You are probably familiar with this story already from the African-American tradition as collected by Joel Chandler Harris in his Brer Rabbit stories: The Wonderful Tar-Baby Story.

[Notes by LKG]

This story is part of the Mississippi Valley / Great Lakes unit. Story source: Myths and Legends of the Mississippi Valley and the Great Lakes, edited by Katharine Berry Judson (1914).




The Tar Baby
Biloxi

RABBIT aided his friend the Frenchman with his work. They planted potatoes. Rabbit looked upon the potato vines as his share of the crop and ate them all.

Again Rabbit aided his friend the Frenchman. This time they planted corn. When it was grown, Rabbit said, “This time I will eat the roots.” So he pulled up all the corn by the roots, but he found nothing to satisfy his hunger.

Then the Frenchman said, “Let us dig a well.”

Rabbit said, “No. You dig it alone.”

The Frenchman said, “Then you shall not drink water from the well.”

“That does not matter,” said Rabbit. “I am used to licking off the dew from the ground.”

So the Frenchman dug his well. Then he made a tar baby and stuck it up close to the well. One day Rabbit came near the well, carrying a long piece of hollow cane and a tin bucket. When he reached the well he spoke to the tar baby; it did not answer.

 “Friend, what is the matter? Are you angry?” asked Rabbit.

Tar baby did not answer. So Rabbit hit him with a forepaw. The forepaw stuck there.

“Let me go,” said Rabbit, “or I will hit you on the other side.”

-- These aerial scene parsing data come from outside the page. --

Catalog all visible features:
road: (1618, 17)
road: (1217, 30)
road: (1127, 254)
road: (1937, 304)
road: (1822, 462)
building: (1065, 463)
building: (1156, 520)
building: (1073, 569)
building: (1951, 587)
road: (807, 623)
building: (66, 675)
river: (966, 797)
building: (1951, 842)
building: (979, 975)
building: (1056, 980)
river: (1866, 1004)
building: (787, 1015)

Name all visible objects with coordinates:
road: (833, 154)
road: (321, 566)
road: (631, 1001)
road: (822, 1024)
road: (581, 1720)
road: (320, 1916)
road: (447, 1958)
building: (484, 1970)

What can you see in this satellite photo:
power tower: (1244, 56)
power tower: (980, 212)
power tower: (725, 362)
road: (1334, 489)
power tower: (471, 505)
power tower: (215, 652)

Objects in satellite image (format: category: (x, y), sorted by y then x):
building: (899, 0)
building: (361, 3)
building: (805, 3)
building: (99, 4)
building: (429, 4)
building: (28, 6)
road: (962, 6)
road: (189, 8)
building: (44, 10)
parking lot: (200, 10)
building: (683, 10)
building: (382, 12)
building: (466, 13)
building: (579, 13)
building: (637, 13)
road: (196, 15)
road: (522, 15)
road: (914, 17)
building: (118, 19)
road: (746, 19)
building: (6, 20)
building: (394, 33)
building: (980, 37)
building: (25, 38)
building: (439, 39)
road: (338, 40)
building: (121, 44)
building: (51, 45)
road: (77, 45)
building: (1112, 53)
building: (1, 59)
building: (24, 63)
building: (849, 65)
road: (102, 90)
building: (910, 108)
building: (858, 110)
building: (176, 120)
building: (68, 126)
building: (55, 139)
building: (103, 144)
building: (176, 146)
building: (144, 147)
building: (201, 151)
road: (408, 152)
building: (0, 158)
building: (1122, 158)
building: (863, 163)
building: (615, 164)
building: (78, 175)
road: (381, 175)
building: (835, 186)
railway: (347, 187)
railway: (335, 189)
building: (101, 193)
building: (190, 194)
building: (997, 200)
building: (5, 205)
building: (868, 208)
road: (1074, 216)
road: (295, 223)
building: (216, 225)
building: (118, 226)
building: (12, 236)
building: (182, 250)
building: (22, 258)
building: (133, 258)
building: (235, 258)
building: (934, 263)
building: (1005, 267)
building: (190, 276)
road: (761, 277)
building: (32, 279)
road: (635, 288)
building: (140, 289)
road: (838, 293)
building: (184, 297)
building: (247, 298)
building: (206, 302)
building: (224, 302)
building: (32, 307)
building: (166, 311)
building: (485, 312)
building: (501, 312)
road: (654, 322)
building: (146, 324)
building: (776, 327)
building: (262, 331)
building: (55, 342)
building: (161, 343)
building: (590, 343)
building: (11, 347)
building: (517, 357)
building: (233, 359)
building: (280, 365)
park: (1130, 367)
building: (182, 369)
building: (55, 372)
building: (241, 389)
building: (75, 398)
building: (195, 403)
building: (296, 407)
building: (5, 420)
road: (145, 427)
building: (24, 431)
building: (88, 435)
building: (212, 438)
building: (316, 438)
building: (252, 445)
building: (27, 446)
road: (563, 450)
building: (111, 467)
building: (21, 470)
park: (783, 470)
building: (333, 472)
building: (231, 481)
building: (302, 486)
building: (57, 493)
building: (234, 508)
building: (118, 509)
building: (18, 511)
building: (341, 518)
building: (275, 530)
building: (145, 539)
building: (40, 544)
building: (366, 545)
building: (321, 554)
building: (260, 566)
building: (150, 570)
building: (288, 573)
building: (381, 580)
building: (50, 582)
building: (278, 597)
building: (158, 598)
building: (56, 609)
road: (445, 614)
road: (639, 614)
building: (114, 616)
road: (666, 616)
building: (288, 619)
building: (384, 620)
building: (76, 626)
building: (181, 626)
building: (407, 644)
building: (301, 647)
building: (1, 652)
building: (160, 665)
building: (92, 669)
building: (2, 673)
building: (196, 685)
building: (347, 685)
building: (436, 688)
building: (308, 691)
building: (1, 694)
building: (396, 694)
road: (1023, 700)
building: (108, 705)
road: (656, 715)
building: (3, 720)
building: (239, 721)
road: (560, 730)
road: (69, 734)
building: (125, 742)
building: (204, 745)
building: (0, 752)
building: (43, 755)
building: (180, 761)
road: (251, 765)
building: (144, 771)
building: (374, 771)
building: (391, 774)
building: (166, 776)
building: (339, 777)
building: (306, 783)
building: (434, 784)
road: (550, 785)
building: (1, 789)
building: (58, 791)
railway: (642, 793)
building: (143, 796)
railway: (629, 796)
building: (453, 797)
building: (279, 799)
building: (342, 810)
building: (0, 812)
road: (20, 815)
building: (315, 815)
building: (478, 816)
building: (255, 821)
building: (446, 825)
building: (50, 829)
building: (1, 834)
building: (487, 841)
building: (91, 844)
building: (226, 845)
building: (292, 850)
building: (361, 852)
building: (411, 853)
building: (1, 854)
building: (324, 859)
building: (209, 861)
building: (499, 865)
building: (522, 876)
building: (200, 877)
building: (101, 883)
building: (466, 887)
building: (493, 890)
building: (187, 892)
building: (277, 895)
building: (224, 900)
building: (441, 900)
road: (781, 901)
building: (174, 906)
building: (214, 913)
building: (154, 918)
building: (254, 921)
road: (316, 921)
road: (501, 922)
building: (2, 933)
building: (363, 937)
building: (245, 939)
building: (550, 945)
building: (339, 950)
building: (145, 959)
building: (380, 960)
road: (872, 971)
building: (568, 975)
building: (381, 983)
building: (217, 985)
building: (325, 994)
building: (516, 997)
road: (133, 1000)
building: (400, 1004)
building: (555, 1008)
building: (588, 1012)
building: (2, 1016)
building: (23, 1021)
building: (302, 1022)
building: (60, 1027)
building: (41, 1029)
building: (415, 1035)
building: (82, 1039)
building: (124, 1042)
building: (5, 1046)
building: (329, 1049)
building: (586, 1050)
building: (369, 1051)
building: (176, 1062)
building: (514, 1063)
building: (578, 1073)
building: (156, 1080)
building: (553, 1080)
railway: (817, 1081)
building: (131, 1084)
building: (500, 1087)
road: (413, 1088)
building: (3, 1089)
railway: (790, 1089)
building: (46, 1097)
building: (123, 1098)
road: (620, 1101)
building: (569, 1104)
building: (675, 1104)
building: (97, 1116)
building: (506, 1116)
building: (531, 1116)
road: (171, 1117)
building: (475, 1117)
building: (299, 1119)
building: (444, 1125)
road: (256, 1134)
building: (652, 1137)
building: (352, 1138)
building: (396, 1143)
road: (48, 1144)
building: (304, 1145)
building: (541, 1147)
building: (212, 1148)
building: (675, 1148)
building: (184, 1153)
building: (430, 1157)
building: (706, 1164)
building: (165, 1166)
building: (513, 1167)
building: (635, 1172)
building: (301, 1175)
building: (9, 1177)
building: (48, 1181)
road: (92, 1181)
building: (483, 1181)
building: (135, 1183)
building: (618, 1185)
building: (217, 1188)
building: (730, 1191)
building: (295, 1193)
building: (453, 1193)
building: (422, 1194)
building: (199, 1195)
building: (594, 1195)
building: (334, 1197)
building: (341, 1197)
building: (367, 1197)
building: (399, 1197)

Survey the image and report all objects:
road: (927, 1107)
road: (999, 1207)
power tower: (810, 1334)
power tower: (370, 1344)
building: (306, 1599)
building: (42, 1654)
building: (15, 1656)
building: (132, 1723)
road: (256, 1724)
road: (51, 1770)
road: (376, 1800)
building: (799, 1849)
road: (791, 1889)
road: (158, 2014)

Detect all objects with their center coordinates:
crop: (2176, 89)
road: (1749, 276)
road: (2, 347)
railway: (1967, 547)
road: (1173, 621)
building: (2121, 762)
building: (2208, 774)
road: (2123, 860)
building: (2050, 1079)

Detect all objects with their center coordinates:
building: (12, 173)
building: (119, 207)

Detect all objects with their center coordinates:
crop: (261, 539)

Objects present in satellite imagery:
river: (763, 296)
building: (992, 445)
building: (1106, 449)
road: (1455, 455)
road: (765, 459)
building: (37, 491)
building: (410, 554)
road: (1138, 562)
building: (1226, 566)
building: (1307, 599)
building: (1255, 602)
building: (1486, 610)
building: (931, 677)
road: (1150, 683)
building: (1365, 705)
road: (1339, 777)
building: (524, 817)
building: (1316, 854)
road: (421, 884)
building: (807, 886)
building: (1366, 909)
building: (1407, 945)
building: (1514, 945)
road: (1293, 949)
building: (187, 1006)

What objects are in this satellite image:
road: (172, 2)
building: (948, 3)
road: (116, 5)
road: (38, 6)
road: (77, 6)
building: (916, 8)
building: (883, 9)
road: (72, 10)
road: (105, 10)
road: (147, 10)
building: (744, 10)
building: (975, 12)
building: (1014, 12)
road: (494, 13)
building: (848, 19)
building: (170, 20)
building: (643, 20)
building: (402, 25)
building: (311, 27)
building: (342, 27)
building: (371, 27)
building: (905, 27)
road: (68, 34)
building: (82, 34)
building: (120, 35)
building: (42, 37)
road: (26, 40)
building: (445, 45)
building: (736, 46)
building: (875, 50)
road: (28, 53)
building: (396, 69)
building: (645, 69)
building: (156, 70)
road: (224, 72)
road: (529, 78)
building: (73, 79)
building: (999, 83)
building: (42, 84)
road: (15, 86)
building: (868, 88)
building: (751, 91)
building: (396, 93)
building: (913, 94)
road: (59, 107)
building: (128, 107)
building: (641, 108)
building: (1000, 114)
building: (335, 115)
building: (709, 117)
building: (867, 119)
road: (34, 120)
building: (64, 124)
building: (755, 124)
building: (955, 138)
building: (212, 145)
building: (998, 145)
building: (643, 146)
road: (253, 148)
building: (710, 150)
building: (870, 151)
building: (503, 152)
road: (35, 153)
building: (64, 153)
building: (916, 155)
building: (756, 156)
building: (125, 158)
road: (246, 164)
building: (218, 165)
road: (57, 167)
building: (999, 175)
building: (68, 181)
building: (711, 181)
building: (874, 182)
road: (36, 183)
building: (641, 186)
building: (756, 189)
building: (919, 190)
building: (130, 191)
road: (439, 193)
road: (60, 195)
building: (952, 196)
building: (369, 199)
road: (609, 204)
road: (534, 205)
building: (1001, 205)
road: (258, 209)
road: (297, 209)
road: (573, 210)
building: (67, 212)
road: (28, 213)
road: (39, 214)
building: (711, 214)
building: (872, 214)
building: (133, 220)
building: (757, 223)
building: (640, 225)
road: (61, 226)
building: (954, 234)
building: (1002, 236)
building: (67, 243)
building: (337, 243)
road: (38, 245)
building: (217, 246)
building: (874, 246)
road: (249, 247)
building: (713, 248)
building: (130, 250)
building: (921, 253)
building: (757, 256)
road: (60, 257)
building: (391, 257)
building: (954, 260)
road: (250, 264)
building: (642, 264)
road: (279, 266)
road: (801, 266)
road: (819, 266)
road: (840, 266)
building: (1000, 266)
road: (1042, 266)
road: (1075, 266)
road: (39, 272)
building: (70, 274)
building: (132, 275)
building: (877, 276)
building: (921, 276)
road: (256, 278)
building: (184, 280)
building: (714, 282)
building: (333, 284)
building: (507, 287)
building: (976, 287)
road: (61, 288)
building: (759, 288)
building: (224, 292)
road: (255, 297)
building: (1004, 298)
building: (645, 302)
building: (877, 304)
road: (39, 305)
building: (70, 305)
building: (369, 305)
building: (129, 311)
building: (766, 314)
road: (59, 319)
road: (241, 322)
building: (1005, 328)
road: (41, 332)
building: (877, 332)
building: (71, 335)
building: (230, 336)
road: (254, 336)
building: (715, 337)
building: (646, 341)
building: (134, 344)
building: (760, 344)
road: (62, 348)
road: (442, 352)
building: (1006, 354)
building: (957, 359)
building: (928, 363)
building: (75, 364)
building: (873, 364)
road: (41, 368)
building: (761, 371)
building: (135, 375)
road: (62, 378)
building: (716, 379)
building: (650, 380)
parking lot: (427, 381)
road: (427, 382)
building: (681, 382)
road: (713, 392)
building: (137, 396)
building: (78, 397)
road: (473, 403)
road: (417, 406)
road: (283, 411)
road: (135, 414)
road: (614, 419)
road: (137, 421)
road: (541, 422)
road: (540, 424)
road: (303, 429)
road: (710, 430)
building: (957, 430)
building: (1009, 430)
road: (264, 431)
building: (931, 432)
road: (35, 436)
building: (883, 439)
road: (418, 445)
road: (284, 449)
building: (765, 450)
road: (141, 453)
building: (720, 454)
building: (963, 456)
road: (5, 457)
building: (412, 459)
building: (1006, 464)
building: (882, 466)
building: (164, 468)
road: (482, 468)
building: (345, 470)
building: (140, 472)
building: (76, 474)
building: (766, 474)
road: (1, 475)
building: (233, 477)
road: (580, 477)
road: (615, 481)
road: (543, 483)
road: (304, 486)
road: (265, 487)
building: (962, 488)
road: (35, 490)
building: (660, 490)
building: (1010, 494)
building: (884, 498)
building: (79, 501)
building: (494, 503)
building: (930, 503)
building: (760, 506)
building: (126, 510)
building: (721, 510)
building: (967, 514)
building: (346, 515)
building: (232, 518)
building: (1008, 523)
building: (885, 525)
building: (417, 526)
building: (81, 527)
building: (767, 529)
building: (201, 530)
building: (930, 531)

Tar baby paid no attention, so Rabbit hit him with the other forepaw, and that stuck fast.

“I will kick you,” said Rabbit. But when he kicked him the hindpaw stuck.

“Very well,” he said, “I will kick you with the other foot.” So he kicked him with the other foot and that stuck fast. By that time Rabbit looked like a ball, all four paws sticking to the tar baby.

Just then the Frenchman came to the well. He picked Rabbit up, tied his paws together, laid him down and scolded him. Rabbit pretended to be in great fear of a brier patch.

“If you are so afraid of a brier patch,” said the Frenchman, “I will throw you into one.”

“Oh, no, no!” said Rabbit.

“I will throw you into the brier patch,” repeated the Frenchman.

“I am much afraid of it,” answered Rabbit.

“Since you are in such dread of it, I will throw you into it,” said the Frenchman. So he picked up Rabbit and threw him far into the brier patch. Rabbit fell far away from the Frenchman.

Then he picked himself up and ran off, laughing at the trick he had played on the Frenchman.